In the entries that follow, identify the line containing "nor (d2, x0, x1);" and return it together with all later lines, exactly as they appear.

________________

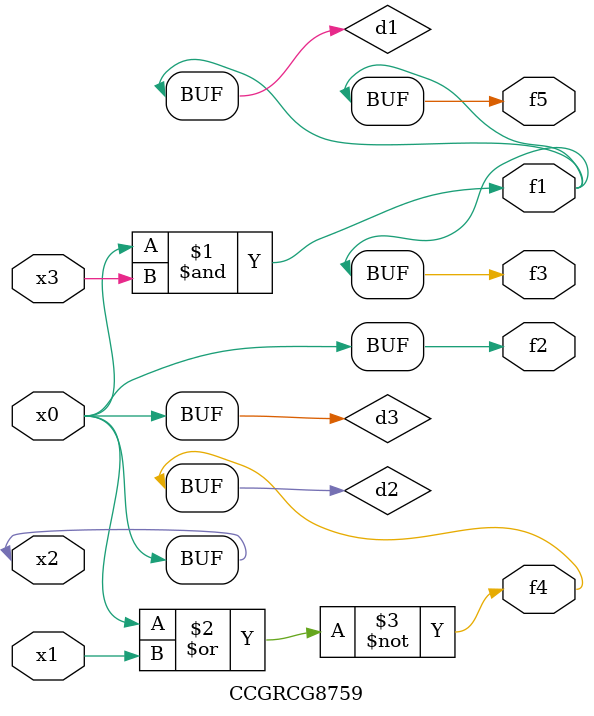
<source format=v>
module CCGRCG8759(
	input x0, x1, x2, x3,
	output f1, f2, f3, f4, f5
);

	wire d1, d2, d3;

	and (d1, x2, x3);
	nor (d2, x0, x1);
	buf (d3, x0, x2);
	assign f1 = d1;
	assign f2 = d3;
	assign f3 = d1;
	assign f4 = d2;
	assign f5 = d1;
endmodule

</source>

________________

**Answer to the problem**
	nor (d2, x0, x1);
	buf (d3, x0, x2);
	assign f1 = d1;
	assign f2 = d3;
	assign f3 = d1;
	assign f4 = d2;
	assign f5 = d1;
endmodule

</source>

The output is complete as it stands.